▶ **JOB ITEM**: When you return the data, keep every word exact and include none of the images.
--- EXTRACTED DATA ---
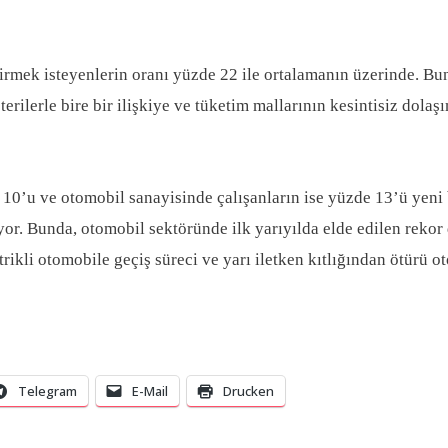
ştirmek isteyenlerin oranı yüzde 22 ile ortalamanın üzerinde. B
erilerle bire bir ilişkiye ve tüketim mallarının kesintisiz dol
10’u ve otomobil sanayisinde çalışanların ise yüzde 13’ü yeni b
or. Bunda, otomobil sektöründe ilk yarıyılda elde edilen rekor 
kli otomobile geçiş süreci ve yarı iletken kıtlığından ötürü o
Telegram
E-Mail
Drucken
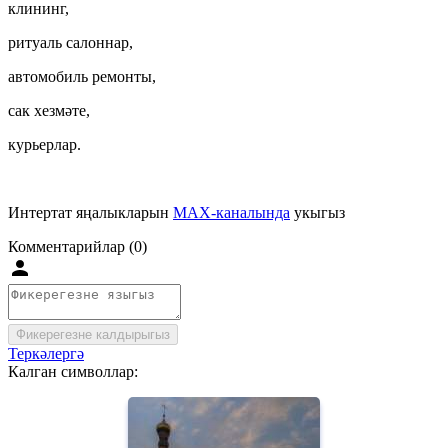
клининг,
ритуаль салоннар,
автомобиль ремонты,
сак хезмәте,
курьерлар.
Интертат яңалыкларын
MAX-каналында
укыгыз
Комментарийлар (0)
Фикерегезне калдырыгыз
Теркәлергә
Калган символлар:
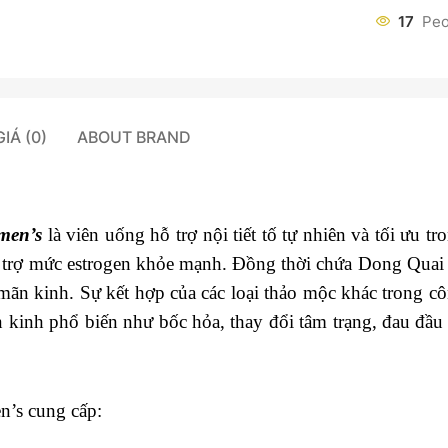
17
Peo
IÁ (0)
ABOUT BRAND
men’s
là viên uống hỗ trợ nội tiết tố tự nhiên và tối ưu tr
ỗ trợ mức estrogen khỏe mạnh. Đồng thời chứa Dong Quai
ỳ mãn kinh. Sự kết hợp của các loại thảo mộc khác trong c
n kinh phổ biến như bốc hỏa, thay đổi tâm trạng, đau đầu
’s cung cấp:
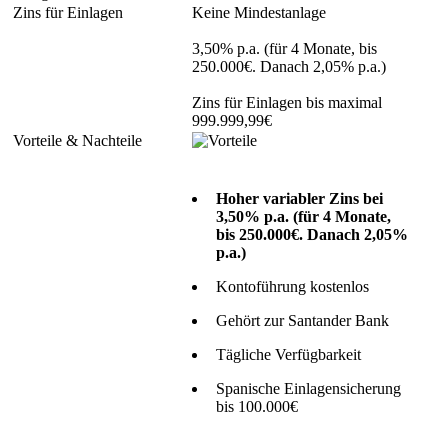
Keine Mindestanlage
3,50% p.a. (für 4 Monate, bis
250.000€. Danach 2,05% p.a.)
Zins für Einlagen bis maximal
999.999,99€
Hoher variabler Zins bei
3,50% p.a. (für 4 Monate,
bis 250.000€. Danach 2,05%
p.a.)
Kontoführung kostenlos
Gehört zur Santander Bank
Tägliche Verfügbarkeit
Spanische Einlagensicherung
bis 100.000€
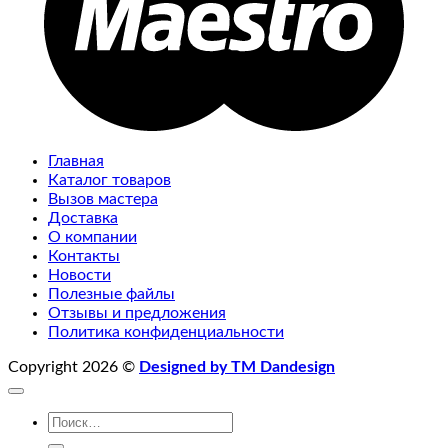
Главная
Каталог товаров
Вызов мастера
Доставка
О компании
Контакты
Новости
Полезные файлы
Отзывы и предложения
Политика конфиденциальности
Copyright 2026 ©
Designed by TM Dandesign
Искать:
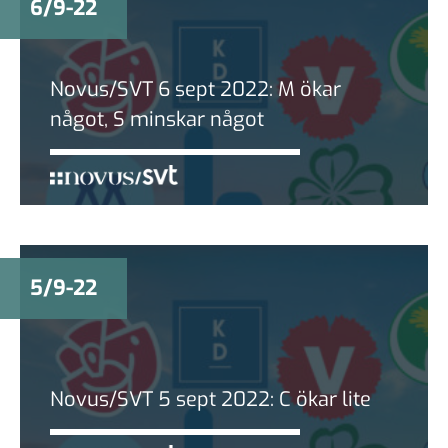
6/9-22
Novus/SVT 6 sept 2022: M ökar
något, S minskar något
5/9-22
Novus/SVT 5 sept 2022: C ökar lite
---
▶ **REPLY**:
ştirmek isteyenlerin oranı yüzde 22 ile ortalamanın üzerinde. B
erilerle bire bir ilişkiye ve tüketim mallarının kesintisiz dol
10’u ve otomobil sanayisinde çalışanların ise yüzde 13’ü yeni b
or. Bunda, otomobil sektöründe ilk yarıyılda elde edilen rekor 
kli otomobile geçiş süreci ve yarı iletken kıtlığından ötürü o
Telegram
E-Mail
Drucken
клининг,
ритуаль салоннар,
автомобиль ремонты,
сак хезмәте,
курьерлар.
Интертат яңалыкларын
MAX-каналында
укыгыз
Комментарийлар (0)
Фикерегезне калдырыгыз
Теркәлергә
Калган символлар:
17
Peo
IÁ (0)
ABOUT BRAND
men’s
là viên uống hỗ trợ nội tiết tố tự nhiên và tối ưu tr
ỗ trợ mức estrogen khỏe mạnh. Đồng thời chứa Dong Quai
ỳ mãn kinh. Sự kết hợp của các loại thảo mộc khác trong c
n kinh phổ biến như bốc hỏa, thay đổi tâm trạng, đau đầu
’s cung cấp:
Keine Mindestanlage
3,50% p.a. (für 4 Monate, bis
250.000€. Danach 2,05% p.a.)
Zins für Einlagen bis maximal
999.999,99€
Hoher variabler Zins bei
3,50% p.a. (für 4 Monate,
bis 250.000€. Danach 2,05%
p.a.)
Kontoführung kostenlos
Gehört zur Santander Bank
Tägliche Verfügbarkeit
Spanische Einlagensicherung
bis 100.000€
Главная
Каталог товаров
Вызов мастера
Доставка
О компании
Контакты
Новости
Полезные файлы
Отзывы и предложения
Политика конфиденциальности
Copyright 2026 ©
Designed by TM Dandesign
Искать:
6/9-22
Novus/SVT 6 sept 2022: M ökar
något, S minskar något
5/9-22
Novus/SVT 5 sept 2022: C ökar lite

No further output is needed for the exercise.